The New Yorker Fiction:

By Saïd Sayrafiezadeh

It’s the spring after the bedbug scare has finally abated for good when I pull up in front of the bakery, which I won’t name, but it’s the one right off Exit 17. This is my last stop of the day and the owner is waiting for me outside, standing in the early-morning darkness, hands on his hips, flour on his apron, white breath coming out of his mouth, saying I was supposed to have been here an hour ago. “Dispatcher told you wrong,” I tell him. In situations like these, I always blame it on the dispatcher. But the owner is right, I’m way behind schedule, because I’ve been crisscrossing the city all night, trying to cover as much territory as I can before dawn, since commercial properties can’t be done during business hours—for obvious reasons. Things were better during the bedbug scare, when I was earning a premium for same-day service, and getting nothing but respect from nonprofessionals caught up in a mass panic over the possibility of their property being overrun by vermin.

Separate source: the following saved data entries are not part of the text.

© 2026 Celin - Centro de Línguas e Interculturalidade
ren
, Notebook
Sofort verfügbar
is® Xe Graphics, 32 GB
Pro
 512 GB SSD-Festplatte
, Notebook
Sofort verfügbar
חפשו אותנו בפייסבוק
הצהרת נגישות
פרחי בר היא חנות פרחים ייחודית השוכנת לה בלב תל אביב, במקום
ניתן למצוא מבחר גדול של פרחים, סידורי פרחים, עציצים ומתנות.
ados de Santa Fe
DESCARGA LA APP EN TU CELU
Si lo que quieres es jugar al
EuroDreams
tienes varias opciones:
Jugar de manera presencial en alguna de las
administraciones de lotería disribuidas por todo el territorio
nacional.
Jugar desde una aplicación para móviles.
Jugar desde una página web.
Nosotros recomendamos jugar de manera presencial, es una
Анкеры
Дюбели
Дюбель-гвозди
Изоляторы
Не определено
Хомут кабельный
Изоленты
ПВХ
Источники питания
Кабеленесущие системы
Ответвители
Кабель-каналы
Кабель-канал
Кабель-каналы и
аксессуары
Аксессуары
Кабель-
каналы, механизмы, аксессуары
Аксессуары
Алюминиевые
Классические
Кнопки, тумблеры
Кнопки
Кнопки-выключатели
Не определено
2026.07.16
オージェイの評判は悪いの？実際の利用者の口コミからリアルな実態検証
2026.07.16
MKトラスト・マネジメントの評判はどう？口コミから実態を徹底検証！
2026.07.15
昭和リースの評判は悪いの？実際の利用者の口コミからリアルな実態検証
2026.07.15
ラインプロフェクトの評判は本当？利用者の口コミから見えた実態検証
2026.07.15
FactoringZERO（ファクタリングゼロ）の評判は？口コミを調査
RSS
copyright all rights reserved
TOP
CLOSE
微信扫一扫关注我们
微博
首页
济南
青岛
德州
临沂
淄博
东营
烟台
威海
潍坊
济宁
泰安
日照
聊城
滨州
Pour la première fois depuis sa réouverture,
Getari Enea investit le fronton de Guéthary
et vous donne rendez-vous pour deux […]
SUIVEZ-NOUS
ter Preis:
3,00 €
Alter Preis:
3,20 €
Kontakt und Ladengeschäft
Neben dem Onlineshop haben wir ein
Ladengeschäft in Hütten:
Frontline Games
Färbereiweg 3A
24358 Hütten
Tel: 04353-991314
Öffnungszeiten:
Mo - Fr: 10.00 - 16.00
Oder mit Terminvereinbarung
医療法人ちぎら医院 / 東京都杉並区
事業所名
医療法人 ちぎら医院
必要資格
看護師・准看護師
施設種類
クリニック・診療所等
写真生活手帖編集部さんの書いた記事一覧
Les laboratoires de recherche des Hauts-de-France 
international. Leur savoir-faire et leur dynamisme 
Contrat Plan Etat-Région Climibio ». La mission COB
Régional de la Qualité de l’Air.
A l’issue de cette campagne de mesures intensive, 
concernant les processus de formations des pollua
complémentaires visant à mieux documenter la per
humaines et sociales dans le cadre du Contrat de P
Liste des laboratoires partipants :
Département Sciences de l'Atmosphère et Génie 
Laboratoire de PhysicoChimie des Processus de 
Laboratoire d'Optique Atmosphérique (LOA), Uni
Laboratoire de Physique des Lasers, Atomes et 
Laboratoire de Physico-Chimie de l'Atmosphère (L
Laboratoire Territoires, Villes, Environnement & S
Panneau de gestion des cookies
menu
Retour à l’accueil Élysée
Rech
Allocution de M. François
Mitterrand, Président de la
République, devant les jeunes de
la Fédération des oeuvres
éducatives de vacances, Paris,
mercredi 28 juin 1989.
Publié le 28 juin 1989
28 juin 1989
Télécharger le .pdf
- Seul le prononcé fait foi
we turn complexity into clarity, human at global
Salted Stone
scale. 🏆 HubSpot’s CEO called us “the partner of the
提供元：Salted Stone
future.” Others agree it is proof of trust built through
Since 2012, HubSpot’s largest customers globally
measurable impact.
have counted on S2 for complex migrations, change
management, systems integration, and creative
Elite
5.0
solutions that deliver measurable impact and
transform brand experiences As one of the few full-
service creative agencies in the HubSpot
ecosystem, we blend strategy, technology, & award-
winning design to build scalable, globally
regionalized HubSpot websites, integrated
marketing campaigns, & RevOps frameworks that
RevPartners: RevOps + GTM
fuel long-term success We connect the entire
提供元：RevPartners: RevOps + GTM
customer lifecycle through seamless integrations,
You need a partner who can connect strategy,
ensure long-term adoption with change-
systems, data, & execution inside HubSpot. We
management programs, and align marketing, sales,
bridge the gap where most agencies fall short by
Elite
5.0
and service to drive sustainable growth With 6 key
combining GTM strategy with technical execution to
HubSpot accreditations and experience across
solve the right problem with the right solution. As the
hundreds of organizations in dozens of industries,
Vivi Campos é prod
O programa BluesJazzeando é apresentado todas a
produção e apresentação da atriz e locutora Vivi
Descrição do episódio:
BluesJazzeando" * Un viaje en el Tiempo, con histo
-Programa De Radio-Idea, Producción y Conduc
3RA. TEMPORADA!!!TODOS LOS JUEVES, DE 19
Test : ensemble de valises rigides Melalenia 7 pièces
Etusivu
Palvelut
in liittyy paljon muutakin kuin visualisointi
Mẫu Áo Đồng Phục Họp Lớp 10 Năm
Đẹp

Now it’s going to be daylight soon and the owner is telling me to park down the street. He doesn’t care that it’s cold outside. He doesn’t care how much equipment I have to carry. He cares that customers are going to see me in front of his establishment—and who can blame him? I’m persona non grata. I’m the Grim Reaper. I drive around with the logo of a cartoon rat painted on the side of my truck. “I wish I could,” I tell him, “but the dispatcher doesn’t let me re-park.” The owner understands the implication. He hands me five dollars. It’s not enough, but I take it anyway. Ten minutes later, I come walking back to his bakery, weighed down by my tool belt and three-gallon tank filled with state-of-the-art poison.